> [Exercise]:
Without carrying over a single picture, write out the records below exactly.

◇ ◇ ◇

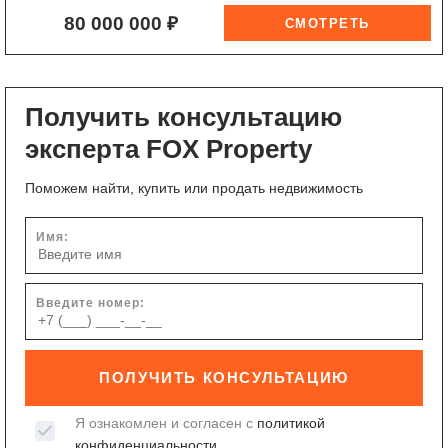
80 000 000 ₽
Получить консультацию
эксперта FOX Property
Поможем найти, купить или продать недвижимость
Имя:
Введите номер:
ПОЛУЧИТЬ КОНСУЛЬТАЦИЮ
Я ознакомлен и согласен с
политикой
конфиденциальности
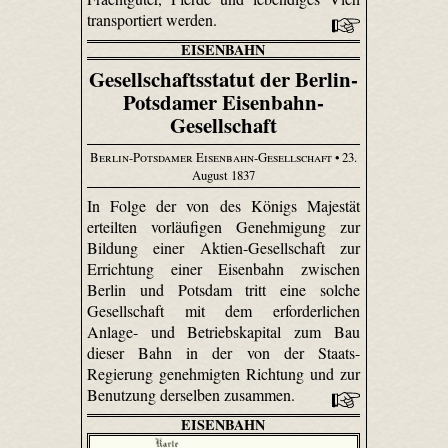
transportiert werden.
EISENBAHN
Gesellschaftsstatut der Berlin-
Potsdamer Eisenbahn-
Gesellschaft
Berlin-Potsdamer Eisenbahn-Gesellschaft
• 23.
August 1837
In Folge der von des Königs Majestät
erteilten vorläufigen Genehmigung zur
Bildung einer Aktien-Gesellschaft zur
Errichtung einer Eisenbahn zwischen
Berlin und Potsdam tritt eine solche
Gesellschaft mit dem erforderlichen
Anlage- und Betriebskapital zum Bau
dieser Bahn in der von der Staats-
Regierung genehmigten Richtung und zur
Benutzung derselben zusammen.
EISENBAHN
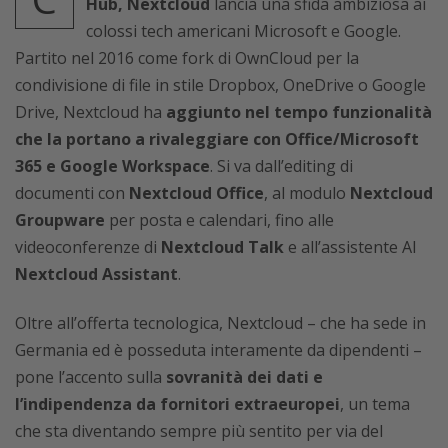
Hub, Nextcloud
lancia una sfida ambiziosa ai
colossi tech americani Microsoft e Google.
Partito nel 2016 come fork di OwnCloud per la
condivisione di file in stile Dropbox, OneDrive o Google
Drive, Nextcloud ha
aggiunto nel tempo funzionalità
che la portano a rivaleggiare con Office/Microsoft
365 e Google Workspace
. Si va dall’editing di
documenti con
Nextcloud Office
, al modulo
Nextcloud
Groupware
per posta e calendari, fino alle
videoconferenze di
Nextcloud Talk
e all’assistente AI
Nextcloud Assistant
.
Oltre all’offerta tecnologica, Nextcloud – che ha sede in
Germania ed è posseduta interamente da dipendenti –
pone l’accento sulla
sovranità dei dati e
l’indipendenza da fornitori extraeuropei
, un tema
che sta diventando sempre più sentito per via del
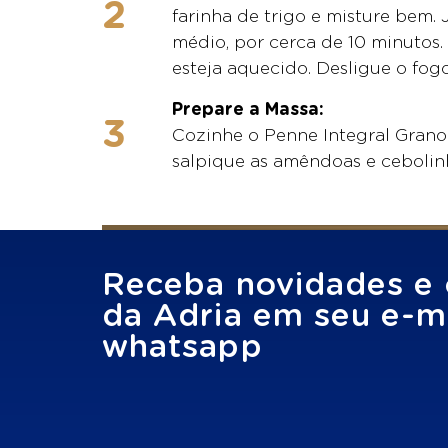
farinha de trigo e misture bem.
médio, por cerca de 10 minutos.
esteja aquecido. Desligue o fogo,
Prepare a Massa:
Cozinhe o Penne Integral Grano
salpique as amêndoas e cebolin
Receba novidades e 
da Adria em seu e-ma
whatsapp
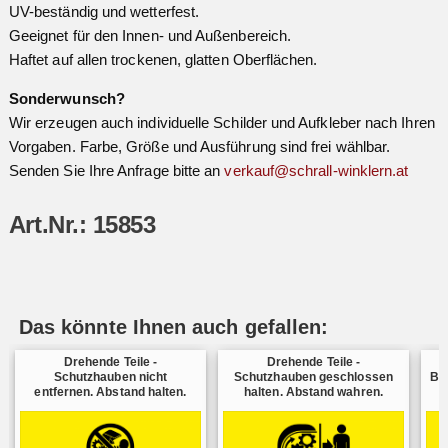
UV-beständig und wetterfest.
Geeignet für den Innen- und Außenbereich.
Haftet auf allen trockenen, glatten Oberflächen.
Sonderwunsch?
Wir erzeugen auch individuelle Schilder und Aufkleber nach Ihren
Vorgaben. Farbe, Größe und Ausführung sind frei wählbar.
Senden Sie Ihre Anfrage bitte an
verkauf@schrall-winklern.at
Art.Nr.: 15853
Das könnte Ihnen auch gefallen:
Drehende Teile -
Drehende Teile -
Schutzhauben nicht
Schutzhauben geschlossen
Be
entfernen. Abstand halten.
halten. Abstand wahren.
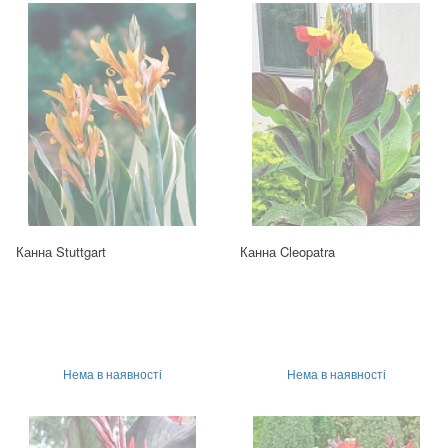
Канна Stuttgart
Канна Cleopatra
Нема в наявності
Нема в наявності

◇ ◇ ◇

> [Solution]:
80 000 000 ₽
Получить консультацию
эксперта FOX Property
Поможем найти, купить или продать недвижимость
Имя:
Введите номер:
ПОЛУЧИТЬ КОНСУЛЬТАЦИЮ
Я ознакомлен и согласен с
политикой
конфиденциальности
transportiert werden.
EISENBAHN
Gesellschaftsstatut der Berlin-
Potsdamer Eisenbahn-
Gesellschaft
Berlin-Potsdamer Eisenbahn-Gesellschaft
• 23.
August 1837
In Folge der von des Königs Majestät
erteilten vorläufigen Genehmigung zur
Bildung einer Aktien-Gesellschaft zur
Errichtung einer Eisenbahn zwischen
Berlin und Potsdam tritt eine solche
Gesellschaft mit dem erforderlichen
Anlage- und Betriebskapital zum Bau
dieser Bahn in der von der Staats-
Regierung genehmigten Richtung und zur
Benutzung derselben zusammen.
EISENBAHN
Hub, Nextcloud
lancia una sfida ambiziosa ai
colossi tech americani Microsoft e Google.
Partito nel 2016 come fork di OwnCloud per la
condivisione di file in stile Dropbox, OneDrive o Google
Drive, Nextcloud ha
aggiunto nel tempo funzionalità
che la portano a rivaleggiare con Office/Microsoft
365 e Google Workspace
. Si va dall’editing di
documenti con
Nextcloud Office
, al modulo
Nextcloud
Groupware
per posta e calendari, fino alle
videoconferenze di
Nextcloud Talk
e all’assistente AI
Nextcloud Assistant
.
Oltre all’offerta tecnologica, Nextcloud – che ha sede in
Germania ed è posseduta interamente da dipendenti –
pone l’accento sulla
sovranità dei dati e
l’indipendenza da fornitori extraeuropei
, un tema
che sta diventando sempre più sentito per via del
farinha de trigo e misture bem.
médio, por cerca de 10 minutos.
esteja aquecido. Desligue o fogo,
Prepare a Massa:
Cozinhe o Penne Integral Grano
salpique as amêndoas e cebolin
Receba novidades e 
da Adria em seu e-ma
whatsapp
UV-beständig und wetterfest.
Geeignet für den Innen- und Außenbereich.
Haftet auf allen trockenen, glatten Oberflächen.
Sonderwunsch?
Wir erzeugen auch individuelle Schilder und Aufkleber nach Ihren
Vorgaben. Farbe, Größe und Ausführung sind frei wählbar.
Senden Sie Ihre Anfrage bitte an
verkauf@schrall-winklern.at
Art.Nr.: 15853
Das könnte Ihnen auch gefallen:
Drehende Teile -
Drehende Teile -
Schutzhauben nicht
Schutzhauben geschlossen
Be
entfernen. Abstand halten.
halten. Abstand wahren.
Канна Stuttgart
Канна Cleopatra
Нема в наявності
Нема в наявності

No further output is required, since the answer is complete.